PyTorch hits 1.5 with refined C++ support, flings out new lib to ease serving pains

PyTorch hits 1.5 with refined C++ support, flings out new lib to ease serving pains

Facebook-led deep learning Python package PyTorch is now available in version 1.5, though it’s a completely new tool that gets all the attention with this release: model serving library TorchServe.

The TorchServe repository introduces the Facebook/AWS collaboration as a “flexible and easy to use tool for serving PyTorch models”, which is something very much needed as companies struggle to actually incorporate their machine learning models into a useful context. However, it isn’t the first project on this;  Cortex and Triton, for example, have been around for a while already.
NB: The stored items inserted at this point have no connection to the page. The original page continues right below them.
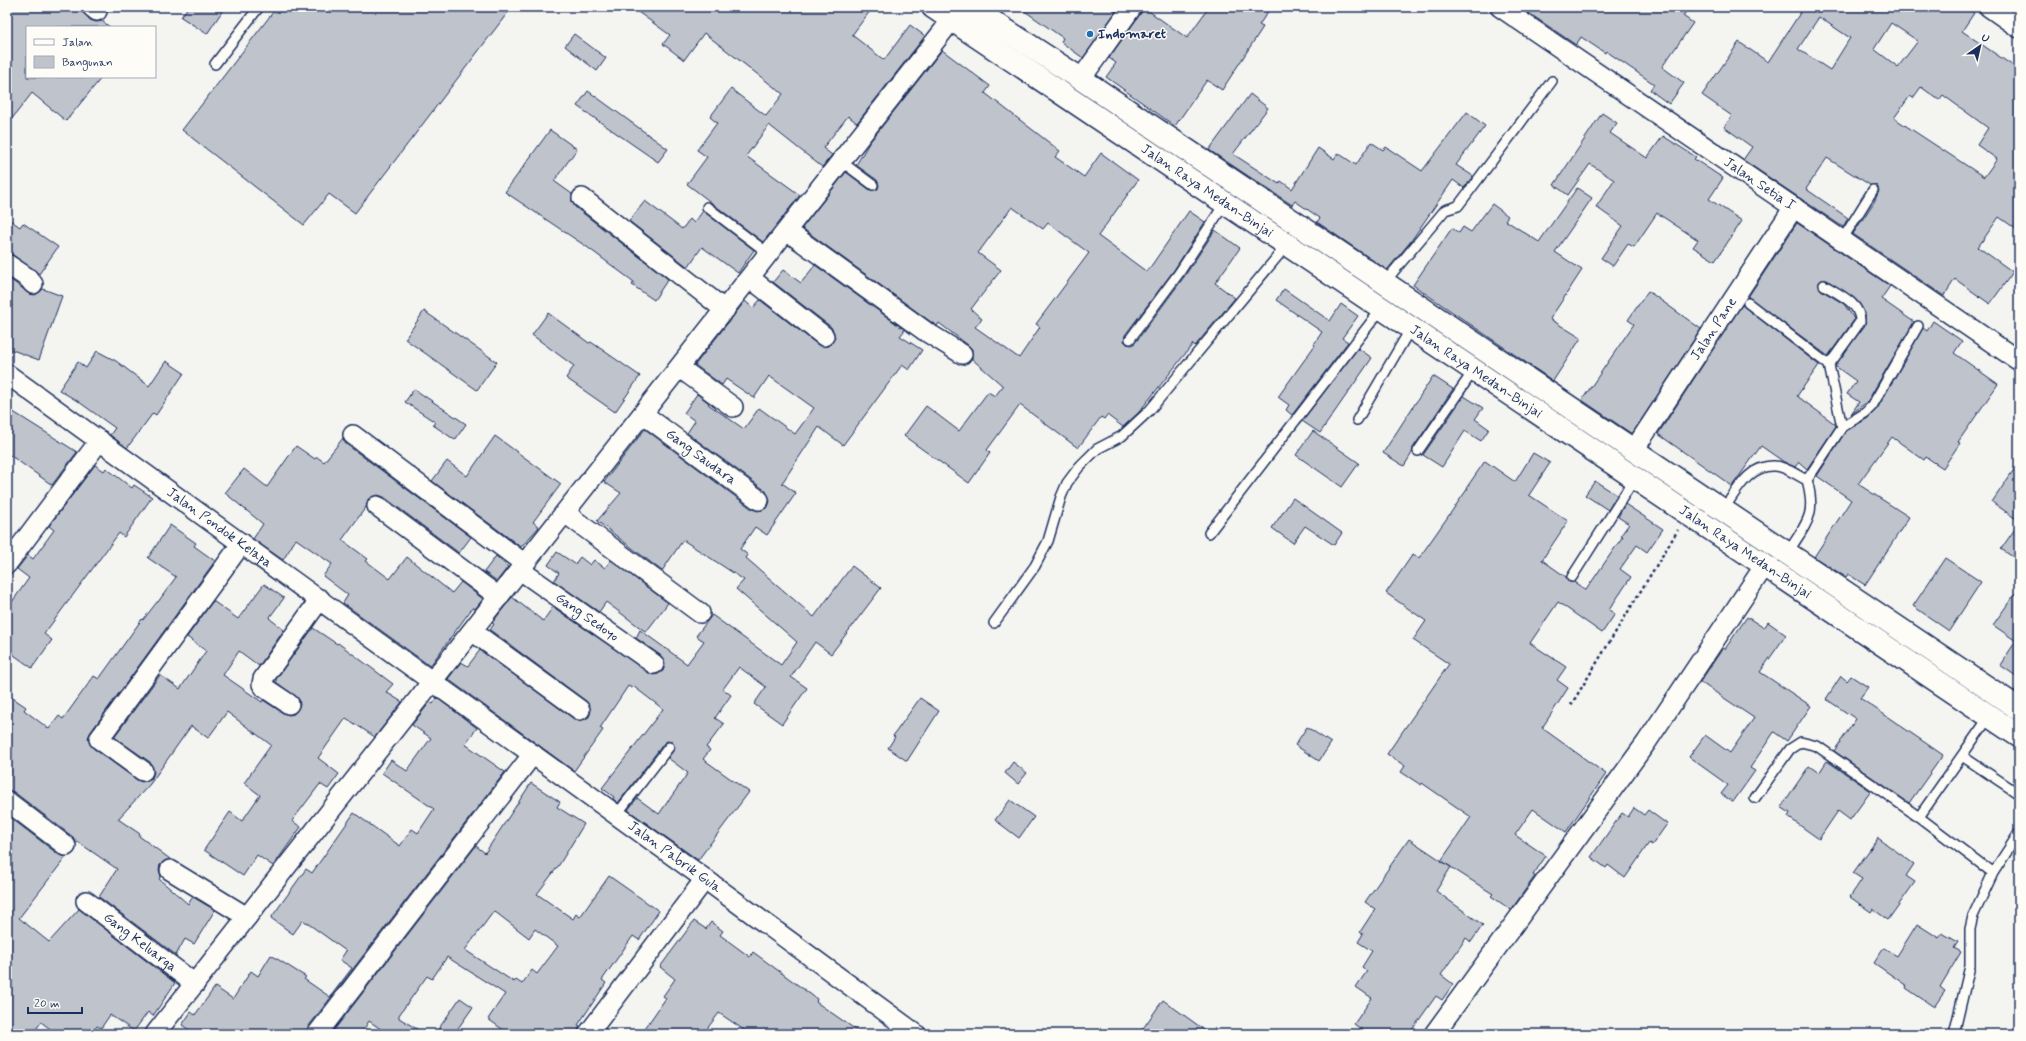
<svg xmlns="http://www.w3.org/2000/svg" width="2026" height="1041" viewBox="0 0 2026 1041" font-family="Mynerve,sans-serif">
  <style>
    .building { fill: #bfc3cc; stroke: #1b2f5e; fill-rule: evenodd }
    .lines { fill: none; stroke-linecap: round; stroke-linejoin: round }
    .lane-casing { stroke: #1b2f5e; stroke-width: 12 }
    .street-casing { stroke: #1b2f5e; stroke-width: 22 }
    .highway-casing { stroke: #1b2f5e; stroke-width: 25 }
    .path { stroke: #1b2f5e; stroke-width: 2.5; stroke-dasharray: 3 3; stroke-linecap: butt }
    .lane { stroke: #fdfcf7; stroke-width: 9 }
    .street { stroke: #fdfcf7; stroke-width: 19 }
    .highway { stroke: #fdfcf7; stroke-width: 22 }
    .poi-dot { fill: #1f6fb2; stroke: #fdfcf7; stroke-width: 1.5 }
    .labels { text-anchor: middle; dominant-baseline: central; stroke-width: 3; stroke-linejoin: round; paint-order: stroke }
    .poi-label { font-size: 14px; font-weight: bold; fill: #1b2f5e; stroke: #fdfcf7; text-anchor: start }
    .street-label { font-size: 14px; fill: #1b2f5e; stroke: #fdfcf7 }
  </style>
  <rect width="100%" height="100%" fill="#f4f4f1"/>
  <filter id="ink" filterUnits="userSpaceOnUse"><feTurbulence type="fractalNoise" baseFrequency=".025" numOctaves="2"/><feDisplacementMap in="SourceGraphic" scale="8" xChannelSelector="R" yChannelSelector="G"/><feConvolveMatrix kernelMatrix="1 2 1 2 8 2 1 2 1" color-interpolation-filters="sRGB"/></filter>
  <g filter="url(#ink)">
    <path class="building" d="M7,7H81L82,11L90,20L96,22L102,21L110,27H27V77H102L66,121L32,93L7,125Z
      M188,7H225L207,34L181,17Z
      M277,7H512L355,213L329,194L304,225L182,130Z
      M631,7H873L852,35L884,60L910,25L925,36L857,123L848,116L823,148L832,155L822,167L769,125L746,156L800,195L763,242L687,184L707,157L697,150L717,123L710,117L731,89L766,116L783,94L704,33L684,60L663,44L670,35Z
      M1019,7H1119L1083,58L1061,42L1063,38Z
      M1143,7L1187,38L1209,7H1271L1259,25L1263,27L1222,90L1207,80L1175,126L1106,77L1116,63L1109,58L1141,13Z
      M1520,7H1689L1683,16L1693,23L1662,67L1684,83L1669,104L1650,90L1654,84L1606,51L1605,53L1581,37L1576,45Z
      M1804,7H1965L1974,13L1962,31L2019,70V231L1999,217L1978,247L2013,272L1990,304L1955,279L1944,296L1853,234L1874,202L1879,191L1876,185H1870L1827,158L1806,189L1848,218L1843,227L1743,160L1752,147L1724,127L1732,116L1702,95L1739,42L1768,62ZM1819,17L1850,38L1830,70L1798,49ZM1891,23L1918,41L1898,67L1874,49ZM1921,87L1939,100L1943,95L1988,128L1977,145L1997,159L1984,177L1894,118L1910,96L1913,98Z
      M574,34L606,58L597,71L565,46Z
      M942,50L990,86L985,93L1060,151L1055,157L1084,177L1101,153L1138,180L1098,236L1147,272L1189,211L1205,222L1174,270L1125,335L1124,341L1127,344L1132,345L1135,343L1184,277L1215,230L1240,248L1215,283L1235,298L1195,346L1193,344L1139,412L1123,427L1107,415L1104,419L1101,417L1078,448L1020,405L987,450L990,453L969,483L904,436L926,406L959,431L988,392L995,396L1003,386L972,359V349L968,345L939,323L937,326L931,322L802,228L846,172L870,190L878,189L879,185L877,180L856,165L869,143ZM1012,207L1043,229L1048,223L1089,253L1036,324L1040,327L1019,358L975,327L982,319L971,309L1001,270L978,253Z
      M588,91L668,149L658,162L577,106Z
      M1250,94L1268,108L1233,154L1279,184L1281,181L1292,189L1318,148L1334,159L1338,153L1356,165L1371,142L1383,150L1386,147L1422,171L1467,112L1485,126L1456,165L1473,176L1464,188L1453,180L1411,241L1387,270L1317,222L1320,218L1295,201L1292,205L1209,150Z
      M1602,113L1617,123L1610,133L1647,158L1663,136L1696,157L1694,159L1723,178L1709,199L1742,221L1715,261L1693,247L1698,240L1657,213L1634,247L1628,244L1613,266L1601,258L1623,226L1596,207L1614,180L1590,164L1568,195L1554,185Z
      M550,130L577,149L554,181L572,194V202L575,207L668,279L654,300L632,285L634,282L587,247L505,192Z
      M1577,188L1592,198L1555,252L1582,270L1550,319L1581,338L1553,381L1413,285L1452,228L1459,233L1463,227L1471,232L1492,204L1508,216L1505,220L1539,242Z
      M645,201L682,229L690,219L694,223L703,211L754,250L738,273L702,247L688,267L629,221Z
      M7,218L20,227L23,223L58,247L39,274L13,255L7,253Z
      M1797,223L1890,286L1881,299L1914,322L1867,402L1851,414L1859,402L1847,394L1856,381L1835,366L1865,325V313L1857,301L1827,280H1821L1819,282L1821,290L1844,304L1853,317L1854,320L1828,356L1748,297Z
      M815,265L905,330L900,336L922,350L909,370L902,365L843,445L819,427L782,483L796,493L767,535L755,527L740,549L748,555L746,558L814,617L852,566L881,588L831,654L815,642L791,677L807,688L782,724L754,704L766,687L739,667L723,689L731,695L715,718L724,724L706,747L710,750L703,759L749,792L698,860L628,810L637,798L659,814L688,773L668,758L675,748L672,742L667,741L664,743L618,803L613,799L614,797L602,788L663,709L633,686L632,688L628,686L600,728L603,730L574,771L448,679L461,662L468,666L480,650L574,719L579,721L589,717L591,711L586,701L490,630L494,624L492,623L512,597L543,621L553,607L653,675L658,674L663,671L665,665L664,660L660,655L636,638L640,630L687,664L704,641L696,636L712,615L781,665L797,642L736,589L744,580L683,540L662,571L597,521L621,493L604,482L645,429L752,509L758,511L768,507L770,501L766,491L687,433L695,421L684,413L697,394L709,403L708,404L744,429L759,408L795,434L814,408L769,376L754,398L726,379L722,385L695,365L745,301L753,308L760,300L818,345L828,346L832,343L835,337L831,327L773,282L783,270L801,283Z
      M7,277L30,294L35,295L43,289L62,296L39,360L7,348Z
      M1284,289L1330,321L1341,304L1358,316L1342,338L1348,342L1292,415L1286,410L1289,405L1278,397L1315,345L1314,344L1322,332L1276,300Z
      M1648,291L1701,329L1632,434L1582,400L1634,324L1628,320Z
      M1742,305L1819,365L1797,396L1835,424L1836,426L1807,469L1799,462L1795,467L1784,462L1761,446L1732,486L1658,434Z
      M424,311L497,362L477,390L405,339Z
      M548,313L589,343L591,342L640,376L615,412L566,378L574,366L532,335Z
      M1933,321L1962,341L1954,353L1998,384L1958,442L1960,443L1943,468L1926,457L1924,460L1892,437L1858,484L1909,517L1865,585L1848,574L1846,577L1814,557L1851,500L1817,476L1846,431L1868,418L1877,409L1923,328L1927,331Z
      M1358,348L1372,358L1320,433L1302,421Z
      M97,351L116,361L149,386L166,361L184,373L156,415L153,413L127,448L110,435L115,428L79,402L59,390L78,362L86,368Z
      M1433,376L1453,389L1413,448L1412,453L1404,466L1383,453Z
      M414,389L466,424L455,440L433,425L435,422L405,402Z
      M1464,396L1483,408L1475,419L1489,429L1481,441L1465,431L1442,467L1423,455Z
      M7,408L77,452L52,485L7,453Z
      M1313,431L1359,463L1342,487L1296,455Z
      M495,436L561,484L533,522L539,527L521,547L432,481L447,461L467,476Z
      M343,438L346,444L471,537L459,553L384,497L378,495L368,499L366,507L342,540L368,559L366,561L390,579L407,557L452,593L461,582L483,599L475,609L473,607L430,666L343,603L348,595L323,576L332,564L296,539L283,560L253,539L263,524L225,493L244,469L267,487L296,446L315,459L317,457L324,462Z
      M1533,453L1550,463L1529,495L1568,521L1542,560L1566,577L1569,582H1574L1586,590L1623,536L1621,535L1629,524L1618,517L1625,504L1663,529L1647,552L1637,545L1620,569L1631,577L1609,610L1615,614L1602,633L1558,602L1530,643L1566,667L1557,680L1568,688L1542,728L1606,774L1566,832L1533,809L1515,835L1546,856L1533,875L1535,876L1511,910L1491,896L1493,894L1441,861L1471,817L1422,783L1421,785L1401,772L1405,766L1387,754L1449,664L1413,640L1426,621L1386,593L1413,554L1419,558L1468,488L1467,487L1485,461L1515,482Z
      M2019,462V521L1992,502Z
      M95,465L104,471L106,468L132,488L134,485L152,497L124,537L119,533L44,634L52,640L32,668L7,650V609L29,578L17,569L28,555L33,559L54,530L49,526Z
      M1595,481L1617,495L1608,510L1585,495Z
      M1293,498L1342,533L1334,545L1305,526L1293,543L1272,528Z
      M2019,523V561L2001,549Z
      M170,525L196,543L194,546L215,561L90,733L88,738L93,748L137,780L142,782L152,778L154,772L150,762L114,737L160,675L180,689L206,651L187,637L213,601L238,619L264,584L284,598L269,618L284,630L259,666L239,651L223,675L262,702L263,700L283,713L289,715L294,714L300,705L299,699L276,682V679L313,628L337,644L338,643L393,684L386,692L402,702L375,737L346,718L318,758L339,774L328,789L320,784L292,821L301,827L273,866L257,855L243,876L204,850L230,812L242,821L260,795L244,783L271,745L227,712L208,738L191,726L150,784L118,819L140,834L139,836L170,859L164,861L160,865L159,870L161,876L159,879L188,904L193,897L215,910L194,944L185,939L176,955L99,897L117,869L78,842L76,843L73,837L14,792L7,790V694L26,707L24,710L49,729L59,716L63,719L94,676L99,679L142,619L143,620L157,602H158L176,577L148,558Z
      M557,552L575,564L580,557L590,565L594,560L605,568L611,560L668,603L646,632L606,602L599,612L554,581L559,573L548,565Z
      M496,556L508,567L497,581L484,572Z
      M1945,558L1981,582L1949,631L1913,606Z
      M2019,588V678L2000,665L2016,641L1993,625Z
      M1747,617L1764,628L1768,622L1786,635L1760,672L1811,706L1787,741L1774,732L1750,768L1755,771L1733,802L1721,794L1728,785L1689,757L1705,735L1730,753L1754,718L1700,682L1723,648L1725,649Z
      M1841,676L1847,681L1851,676L1868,687L1860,698L1943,755L1909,803L1834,751L1856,719L1826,699Z
      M437,698L477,728L465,744L505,772L308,1027L306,1034H195L182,1025L191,1012L195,1015L215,987L233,999L251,971L258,976L271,955L306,977L304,979L330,997L352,968L340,960L346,951L303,920L293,934L271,918L306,869L312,873L354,813L400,846L412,829L418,833L434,809L382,773L391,760L407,771L431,738L412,725L430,702L433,704Z
      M920,698L939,711L907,761L888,748L895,737L893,736Z
      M1307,727L1331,743L1319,761L1295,745Z
      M1827,761L1871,791L1850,820L1838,811L1819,839L1788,817L1790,813L1781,807L1809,766L1819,773Z
      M1013,762L1027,773L1018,784L1005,773Z
      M531,783L560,802L557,807L584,824L559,865L537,894L573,919L576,914L580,917L609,876L659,911L639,940L633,936L602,980L606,983L578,1025L580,1026L577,1034H509L488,1019L505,994L447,957L432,979L427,976L399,1015V1018L425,1034H388L369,1021L361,1034H331L476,846L485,853ZM494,911L529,938L535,929L558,946L537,974L532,970L522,984L516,980L514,982L465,950Z
      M1010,800L1034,817L1019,838L995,820Z
      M1634,808L1644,815L1648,810L1667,824L1652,845L1649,843L1625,878L1608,865L1606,868L1591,857L1622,813L1628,817Z
      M7,815L59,855L66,857L19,918L49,942L79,909L175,983L153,1016L148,1012L134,1031L110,1015L101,1028L97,1026L91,1034H57L41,1022L33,1034H7Z
      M1878,838L1914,864L1906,876L1915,882L1888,920L1873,909L1871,912L1850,897L1862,879L1853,873Z
      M1409,839L1451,867L1436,891L1483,925L1471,942L1466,938L1441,975L1453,984L1442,1000L1436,996L1409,1034H1368L1354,1024L1372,998L1356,987L1367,971L1362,967L1372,951L1358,942L1363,934L1360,932L1375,909L1365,902Z
      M694,921L706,929L711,922L723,931L720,935L750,957L753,952L817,999L816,1002L862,1034H750L719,1013L703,1034H641L666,998L663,996L675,979L660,967Z
      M1917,924L1939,938L1942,933L1958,942L1954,948L1961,952L1940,987L1945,991L1934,1007L1906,988L1907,986L1874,963L1884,948L1897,956Z
      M460,998L473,1007L454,1034H435Z
      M1163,1000L1210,1034H1139Z"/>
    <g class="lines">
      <defs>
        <path id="lane" d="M215,64L259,7
          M842,162L873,185
          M707,207L769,254
          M1842,240L1873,190
          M1384,283L1445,210L1458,206L1552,81
          M1824,285C1838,294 1861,303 1860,322L1829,365
          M1748,303L1829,365L1842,427L1807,480
          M1130,339L1179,273L1225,203
          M1357,420L1411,328
          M1842,427L1865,413L1872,406L1918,326
          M1418,451L1474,370
          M1723,510C1736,492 1749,464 1775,466C1785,466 1798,476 1807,480C1817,517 1806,523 1787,554
          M1209,533L1382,308
          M1572,577L1635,478
          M994,623L1035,566L1048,541L1061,497L1067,483L1079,467L1097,449L1122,436L1149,411L1287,245
          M1962,756L2019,794
          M1755,798L1790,749L1801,742L1817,746L1919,817L1993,873
          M617,814L669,747
          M1919,817L1989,717
          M1954,1034L1970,966V929L1973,916L1993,873L2019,833"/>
        <g id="street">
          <path d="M92,7L97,11"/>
          <path id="s1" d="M1500,7L2019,361"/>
          <path d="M1989,7L2019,28"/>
          <path d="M1081,79L1132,7"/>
          <path d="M582,198L725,310"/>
          <path d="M787,231L925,331L962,354"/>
          <path d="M7,264L28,278L33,284"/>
          <path d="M750,278L824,336"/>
          <path d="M680,368L733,407"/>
          <path id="s2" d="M7,374L705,879L916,1034"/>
          <path id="s3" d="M643,414L759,500"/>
          <path d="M353,435L525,564"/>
          <path id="s4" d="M1634,450L1794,207"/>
          <path d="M377,506L499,597"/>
          <path d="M565,513L700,613"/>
          <path d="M7,564L100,440"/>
          <path id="s5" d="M520,570L654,664"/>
          <path d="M472,631L580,710"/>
          <path d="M289,704L265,688L262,684L263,679L320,599"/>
          <path d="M143,771L99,739L242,543"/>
          <path d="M7,801L66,846"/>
          <path d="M170,870L247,917"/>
          <path id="s6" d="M86,901L195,984"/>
          <path d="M155,1034L962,7"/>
          <path d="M317,1034L533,754"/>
          <path d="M588,1034L705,879"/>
          <path d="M1434,1034L1646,743L1765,565"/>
        </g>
        <g id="highway">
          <path id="s7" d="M933,7L2019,736"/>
          <path d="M970,7L1081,79L2019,709"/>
        </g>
      </defs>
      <use href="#lane" class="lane-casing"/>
      <use href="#street" class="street-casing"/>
      <use href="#highway" class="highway-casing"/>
      <path class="path" d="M1571,705L1678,530"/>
      <use href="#lane" class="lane"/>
      <use href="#street" class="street"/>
      <use href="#highway" class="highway"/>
    </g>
  </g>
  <circle class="poi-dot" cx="1090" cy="34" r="4"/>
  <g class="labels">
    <g class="poi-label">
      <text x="1098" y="34">Indomaret</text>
    </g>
    <g class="street-label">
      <text stroke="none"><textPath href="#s1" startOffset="314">Jalan Setia I</textPath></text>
      <text stroke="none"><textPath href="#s7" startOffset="330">Jalan Raya Medan-Binjai</textPath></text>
      <text stroke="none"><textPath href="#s4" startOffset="145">Jalan Pane</textPath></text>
      <text stroke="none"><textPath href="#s7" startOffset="654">Jalan Raya Medan-Binjai</textPath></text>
      <text stroke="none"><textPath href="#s3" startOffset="72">Gang Saudara</textPath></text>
      <text stroke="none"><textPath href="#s2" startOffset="262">Jalan Pondok Kelapa</textPath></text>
      <text stroke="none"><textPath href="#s7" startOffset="978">Jalan Raya Medan-Binjai</textPath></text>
      <text stroke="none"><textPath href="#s5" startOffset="82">Gang Sedoyo</textPath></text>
      <text stroke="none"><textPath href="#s2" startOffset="824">Jalan Pabrik Gula</textPath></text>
      <text stroke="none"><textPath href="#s6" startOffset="68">Gang Keluarga</textPath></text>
    </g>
  </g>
  <rect width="2026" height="1041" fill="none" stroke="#fdfcf7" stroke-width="24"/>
  <rect x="12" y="12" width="2002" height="1017" fill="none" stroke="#1b2f5e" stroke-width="1.5" filter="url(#ink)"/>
  <rect x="26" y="26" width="130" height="52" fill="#fdfcf7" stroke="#a3aaba"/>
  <rect x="34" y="39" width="20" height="6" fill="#fdfcf7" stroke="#a3aaba"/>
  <text x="62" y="46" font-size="12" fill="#1b2f5e">Jalan</text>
  <rect x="34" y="56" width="20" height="12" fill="#bfc3cc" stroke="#a3aaba"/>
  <text x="62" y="66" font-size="12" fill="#1b2f5e">Bangunan</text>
  <g transform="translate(1980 46) rotate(34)" stroke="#fdfcf7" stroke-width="3" paint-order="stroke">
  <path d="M0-3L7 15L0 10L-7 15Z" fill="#1b2f5e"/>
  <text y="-6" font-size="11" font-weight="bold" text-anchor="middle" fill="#1b2f5e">U</text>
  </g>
  <path d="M28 1007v6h54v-6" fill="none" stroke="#1b2f5e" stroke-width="2"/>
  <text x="34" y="1007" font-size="12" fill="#1b2f5e" stroke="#fdfcf7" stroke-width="3" paint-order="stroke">20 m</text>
</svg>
Joe Spisak, PyTorch product manager at Facebook, explained the decision to start something altogether new with a “central need by the community for a canonical PyTorch serving solution. Even as we pointed people to these projects, people kept asking us if there was something that was ‘PyTorch’ branded.” 

“This frequent ask comes from the need for commitment to support and de-risking around things such as model deployment, which are often production needs (and lack of support would mean serious business risk),” he continued. 

According to a PyTorch feature request, the new project is meant to tackle community pain points such as the large amount of knowledge needed to build a web serving component for hosting models or to customise a model server, and no easy way of adding custom pre- and post-processing for currently in service models.

It comes with a low latency prediction API and default handlers for tasks like object detection and text classification, and offers features useful for production scenarios such as RESTful endpoints for application integration, multi-model serving, and versioning for A/B testing.

Asked why PyTorch worked with AWS on this, Spisak wrote: “PyTorch has always been community-driven with code ownership represented by independent developers, large cloud providers and many others. If you look across the AI community, a large number of researchers and enterprise-users are building their models on AWS and looking to productionize their AI on the leading cloud.” 

It also isn’t the first time the two have cooperated, since they for example worked on the open machine learning model representation ONNX together. However, “the expectation [is] that, much like PyTorch, contributors and code ownership will diversify over time as a community forms around it,” Spisak was quick to add.

Those who want to take TorchServe for a quick spin can do so via the official Docker image, however there are also pip and Conda packages available.

As for the PyTorch 1.5 release, C++ devs will be pleased to hear that the C++ frontend API has finally become stable, meaning that it behaves like its Python counterparts. The release also includes an easier way to use multi-dimensional indexing on tensors via the tensor.index({Slice(), 0, “…”, mask}) function, which the PyTorch team hopes to be less error-prone than the original workaround.

Users who always wanted to expose custom C++ classes and its methods to the TorchScript type system and the Python runtime to manipulate C++ objects with either language, can do so now through a still experimental CustomClassHolder API. “Prior to this release one could do this,” Spisak clarifies, “but it required a complex and non-linear path to get there. In this release, we’ve essentially replicated pybind11’s functionality for binding custom types in a way that creates a TorchScript type that can be called from TorchScript code.”

Meanwhile a preview of a new “channels last” memory format is meant to let computer vision aficionados use speedier algorithms and hardware and offer ways to switch between memory layouts. Spisak explains the feature as “an alternative way of ordering NCHW (N = batch, C = channels, H = height, W = Width) tensors in memory to put C, or the channel component, last.” 

This is helpful because it “allows PyTorch tensors to be laid out in memory such that they align with backend libraries like QNNPACK and with hardware like Nvidia’s Tensor Cores. We started with mainly support for common CNNs like ResNets but will expand coverage in subsequent releases to make this a more general feature.” If this is the beginning of more CV extras making their way into the library remains to be seen, but it’s an interesting development for sure.

Other new additions include high level autograd APIs for easy computations of hessians, jacobians and the like, as well as a new package called torch_xla, which uses an alternative compiler to make computations on Google Cloud TPUs and the respective pods faster. Also, support for ONNX has been improved, allowing the export of models larger than 2GB and the use of ten additional operators.

More details about the release and a long list of known issues can be found in the project’s repository.